In deze zaak heeft de Hoge Raad op 15 juni 1994 uitspraak gedaan in een cassatieprocedure die voortvloeide uit een eerdere uitspraak van het Gerechtshof te Amsterdam. De zaak betreft een beroep in cassatie van de Staatssecretaris van Financiën tegen de uitspraak van het Gerechtshof, die betrekking had op de aan belanghebbende opgelegde aanslag in de inkomstenbelasting voor het jaar 1983. De Hoge Raad heeft in deze uitspraak de proceskostenveroordeling behandeld, waarbij de kosten van het geding in cassatie aan de zijde van de belanghebbende zijn begroot op f 2.840,-- voor beroepsmatig verleende rechtsbijstand.

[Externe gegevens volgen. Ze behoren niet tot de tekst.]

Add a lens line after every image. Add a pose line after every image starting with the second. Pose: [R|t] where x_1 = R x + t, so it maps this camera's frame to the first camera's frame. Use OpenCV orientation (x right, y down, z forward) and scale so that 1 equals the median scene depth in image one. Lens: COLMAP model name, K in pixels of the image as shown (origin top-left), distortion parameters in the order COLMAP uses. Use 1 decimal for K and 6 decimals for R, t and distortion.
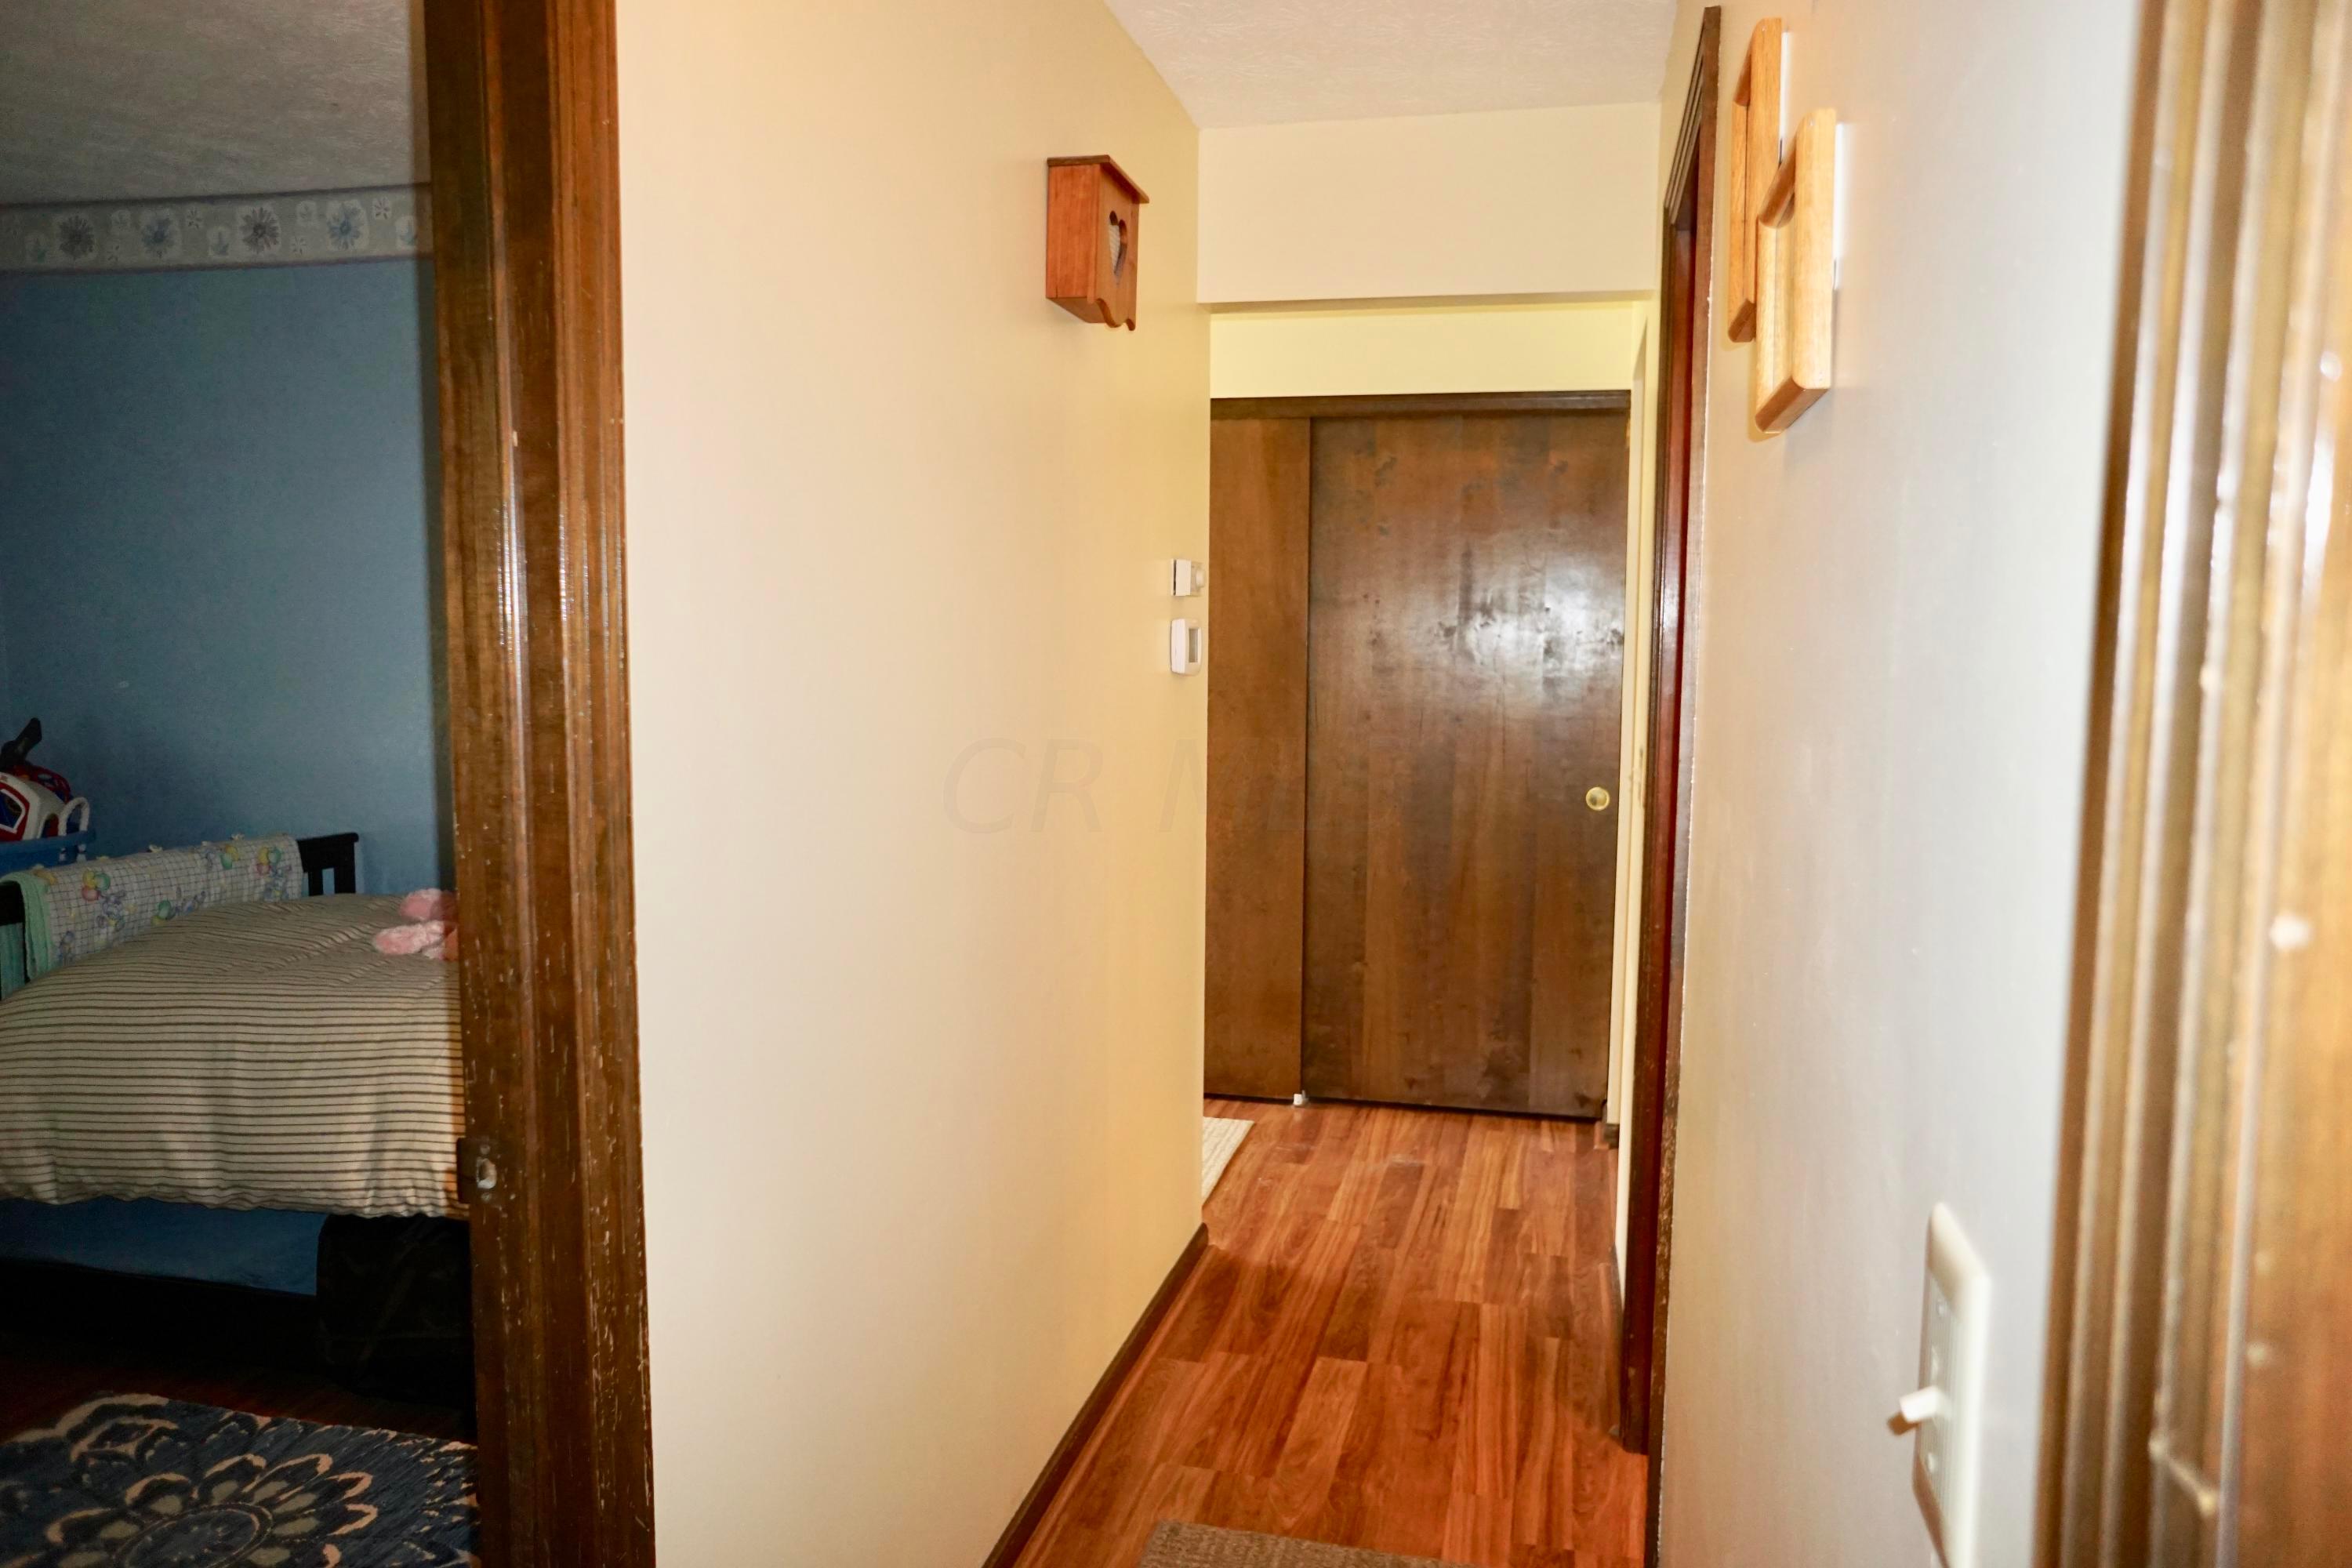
lens RADIAL K [[1613.6, 0, 1198.6], [0, 1613.6, 786.1], [0, 0, 1]] dist [-0.046320, 0.070965]
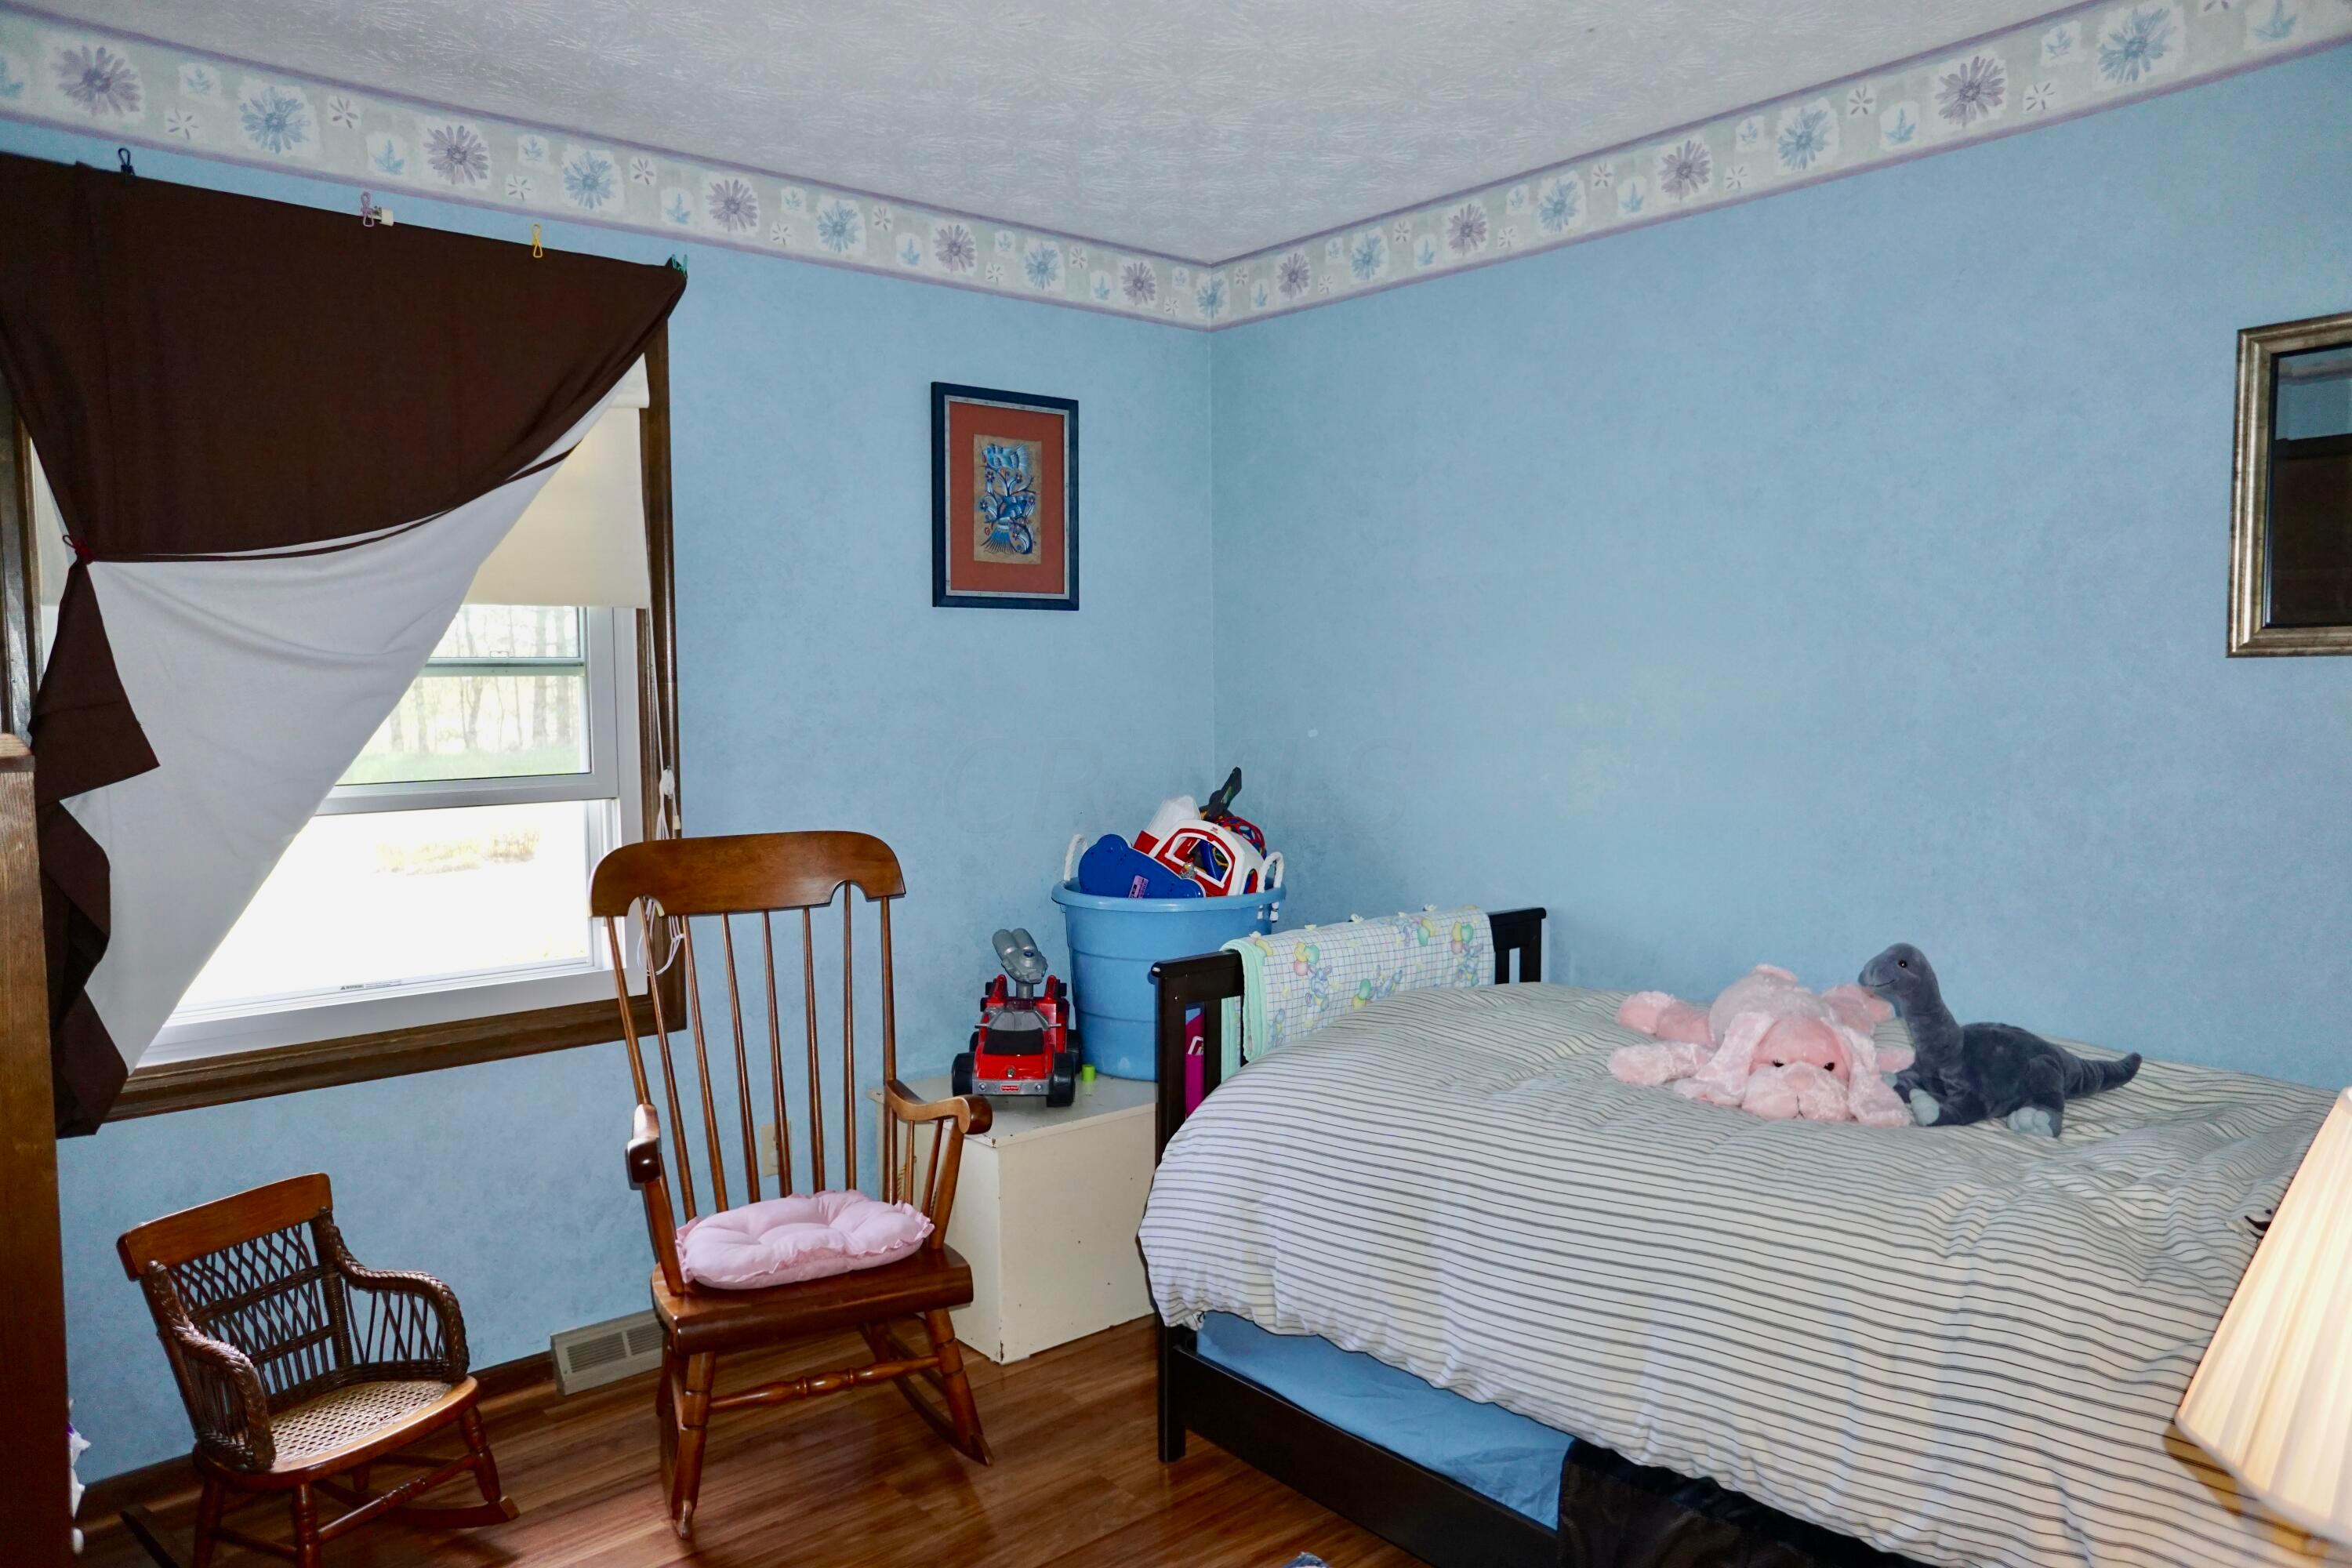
lens RADIAL K [[1613.6, 0, 1174.7], [0, 1613.6, 786.5], [0, 0, 1]] dist [-0.046320, 0.070965]
pose [[0.811509, 0.024801, -0.583813, -0.200248], [-0.043799, 0.998870, -0.018447, -0.011890], [0.582696, 0.040541, 0.811679, 0.201710]]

De Hoge Raad heeft in zijn overwegingen verwezen naar een eerder arrest van 9 februari 1994 en heeft vastgesteld dat, gelet op de inhoud van het procesdossier en de door partijen verstrekte gegevens, er termen aanwezig zijn om te beslissen over de proceskosten. Hierbij is opgemerkt dat de veroordeling in de kosten van het geding in cassatie dient te geschieden op basis van de regels zoals gesteld in het Besluit proceskosten fiscale procedures, dat in werking is getreden na de invoering van artikel 5a van de Wet administratieve rechtspraak belastingzaken. Dit betekent dat de veroordeling niet op basis van de werkelijk gemaakte kosten, maar volgens de in dat besluit gestelde regels dient te geschieden.
De uitspraak is gedaan door de vice-president R.J.J. Jansen als voorzitter, samen met de raadsheren A. van der Linde, M. Bellaart, C. de Moor en M. van der Putt-Lauwers, in tegenwoordigheid van de waarnemend griffier Van Hooff, in raadkamer. De Hoge Raad heeft hiermee een belangrijke uitspraak gedaan over de toewijzing van proceskosten in belastingzaken, waarbij de regels van het Besluit proceskosten fiscale procedures leidend zijn.